A mon avis, il est évident que l’un des éléments qu’ils veulent frapper avec cette énième opération répressive est le débat anarchiste, plus précisément la « communication par l’action ». Dans les pages du dossier ils citent, en effet, plusieurs « échanges » qui ont eu lieu par des revendications d’actions, même à un niveau international, avec des renvois à d’autres actions, à des concepts exprimés ailleurs, à des déclarations de solidarité à l’encontre d’anarchistes emprisonnés dans d’autres États, etc. Tout cela a pour but de dessiner un contexte réceptif et disponible à poursuivre « le fil » des parcours ou raisonnements dont font la propagande certains groupes ou individualités, à travers une revendication d’action ou un simple texte. Une proposition d’intervention, ou une réflexion, pour qu’on puisse la saisir, doit être visible, claire, reconnaissable. Elle doit donc « apparaître » dans un contexte et la revendication d’action ou un texte ont, au delà du moyen technique utilisé pour leur publication, précisément ce but.

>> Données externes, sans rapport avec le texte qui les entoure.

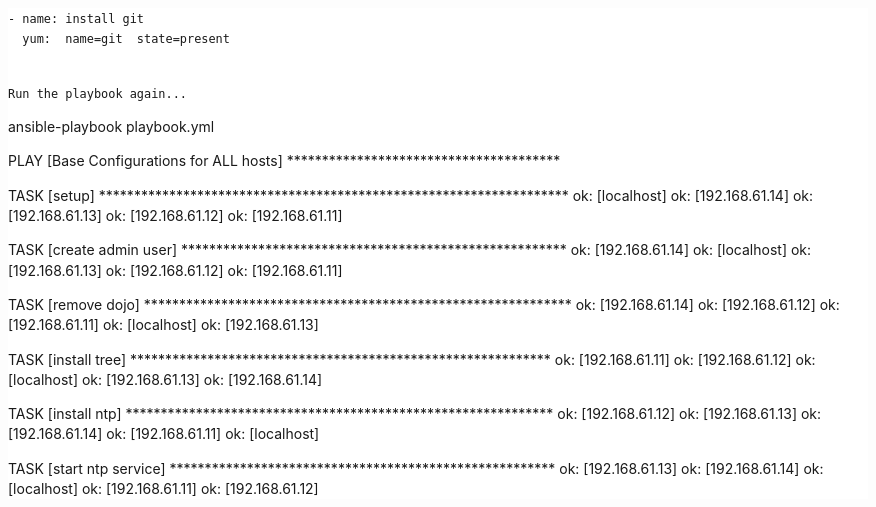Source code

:     - name: install git
      yum:  name=git  state=present

```  

Run the playbook again...  

```
ansible-playbook playbook.yml
```

```

PLAY [Base Configurations for ALL hosts] ***************************************

TASK [setup] *******************************************************************
ok: [localhost]
ok: [192.168.61.14]
ok: [192.168.61.13]
ok: [192.168.61.12]
ok: [192.168.61.11]

TASK [create admin user] *******************************************************
ok: [192.168.61.14]
ok: [localhost]
ok: [192.168.61.13]
ok: [192.168.61.12]
ok: [192.168.61.11]

TASK [remove dojo] *************************************************************
ok: [192.168.61.14]
ok: [192.168.61.12]
ok: [192.168.61.11]
ok: [localhost]
ok: [192.168.61.13]

TASK [install tree] ************************************************************
ok: [192.168.61.11]
ok: [192.168.61.12]
ok: [localhost]
ok: [192.168.61.13]
ok: [192.168.61.14]

TASK [install ntp] *************************************************************
ok: [192.168.61.12]
ok: [192.168.61.13]
ok: [192.168.61.14]
ok: [192.168.61.11]
ok: [localhost]

TASK [start ntp service] *******************************************************
ok: [192.168.61.13]
ok: [192.168.61.14]
ok: [localhost]
ok: [192.168.61.11]
ok: [192.168.61.12]
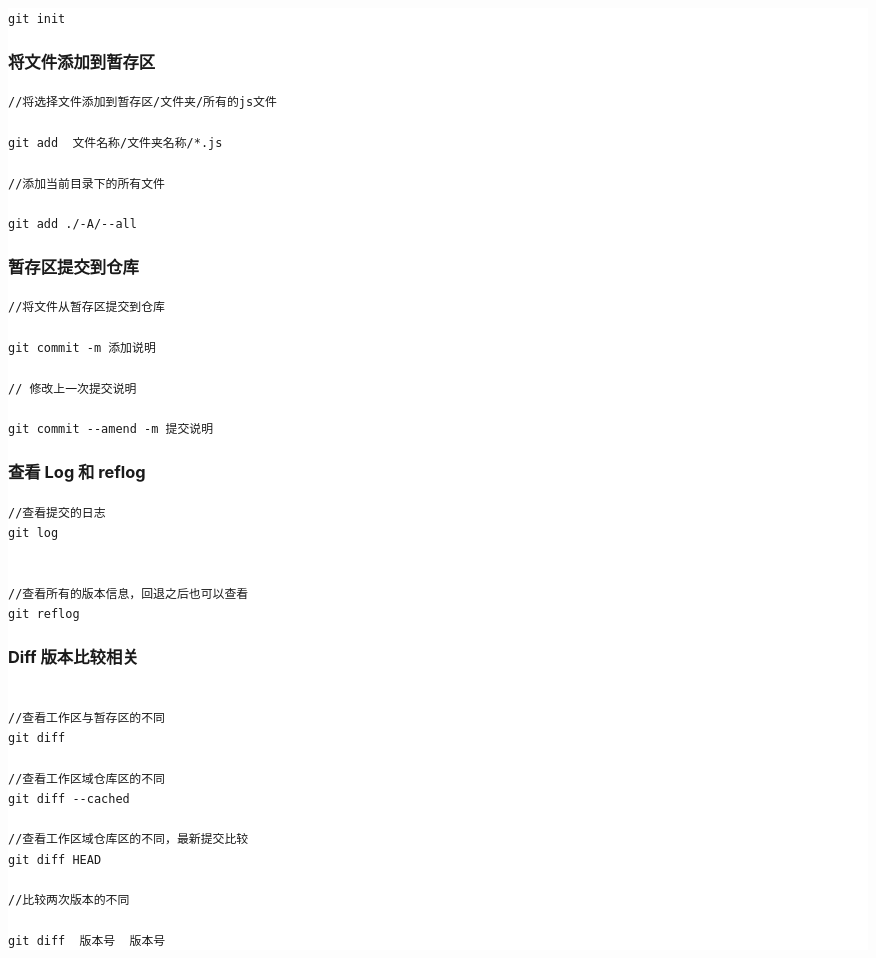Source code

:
 ```shell
git init
```

### 将文件添加到暂存区

```shell
//将选择文件添加到暂存区/文件夹/所有的js文件

git add  文件名称/文件夹名称/*.js

//添加当前目录下的所有文件

git add ./-A/--all

```

### 暂存区提交到仓库

```shell
//将文件从暂存区提交到仓库

git commit -m 添加说明

// 修改上一次提交说明

git commit --amend -m 提交说明
```

### 查看 Log 和 reflog

```shell
//查看提交的日志
git log


//查看所有的版本信息，回退之后也可以查看
git reflog
```

### Diff 版本比较相关

```shell

//查看工作区与暂存区的不同
git diff

//查看工作区域仓库区的不同
git diff --cached

//查看工作区域仓库区的不同，最新提交比较
git diff HEAD

//比较两次版本的不同

git diff  版本号  版本号

```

Avec des telles conditions préalables, le délit d’association peut facilement devenir un chapeau nébuleux qu’ils peuvent mettre sur la tête de quiconque soit lié.e, d’une manière ou d’une autre, à des idées et des pratiques qui sont tour à tour considérées comme source de préoccupation pour les institutions, comme par exemple le sabotage de la machine des expulsions, l’opposition à la guerre ou à une vague répressive donnée.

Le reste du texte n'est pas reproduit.